Dieckman v. Regency GP LP, et al.

Limited partners of a publicly traded Delaware limited partnership (the “MLP”) claimed that the General Partner (the “GP”) of the MLP failed to satisfy the safe harbors provided in the MLP’s partnership agreement to cleanse a conflict before approving a merger with an affiliate. The MLP’s partnership agreement contained two safe harbor provisions: (1) approval by an independent Conflicts Committee, or (2) the approval a majority of limited partners unaffiliated with the GP. The MLP partnership agreement did not address how the GP was required to conduct itself when seeking limited partner approval. However, the partnership agreement eliminated fiduciary duties and the only requirement in the MLP partnership agreement relating to a merger was that the GP provide a copy of the merger agreement to the limited partners.

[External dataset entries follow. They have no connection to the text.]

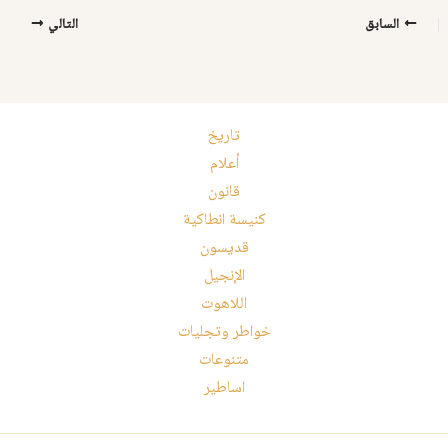
السابق
التالي
تاريخ
أعلام
قانون
كنيسة انطاكية
قديسون
الإنجيل
اللاهوت
خواطر وتجليات
متنوعات
اساطير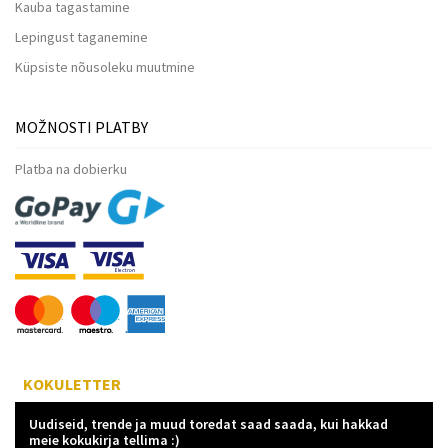
Kauba tagastamine
Lepingust taganemine
Küpsiste nõusoleku muutmine
MOŽNOSTI PLATBY
Platba na dobierku
KOKULETTER
Uudiseid, trende ja muud toredat saad saada, kui hakkad
meie kokukirja tellima :)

The Court of Chancery ruled that the second safe harbor in the MLP partnership agreement had been satisfied. Although plaintiffs argued that proxy statement distributed to them contained materially misleading disclosures, the Court of Chancery determined that “the express waiver of fiduciary duties and the clearly defined disclosure requirement . . . prevent[ed] the implied covenant [of good faith and fair dealing] from adding any additional disclosure obligations to the agreement.” As a result, the Court dismissed the plaintiffs’ claim.

On appeal, the Delaware Supreme Court reversed the Court of Chancery’s decision. The Court determined that the express terms of the safe harbor provisions “naturally and obviously” implied certain conditions including “a requirement that the [GP] not act to undermine the protections afforded unitholders in the safe harbor process.” The Court applied the rarely-used doctrine of good faith and fair dealing to hold that the GP was bound to use good faith when obtaining safe harbor approval.

BOTTOM LINE: The express elimination of fiduciary duties in a limited partnership agreement has no effect on the application of the implied covenant of good faith and fair dealing. If a safe harbor is included in a partnership agreement, the GP will be subject to an implied duty to obtain safe harbor approval in a good faith manor.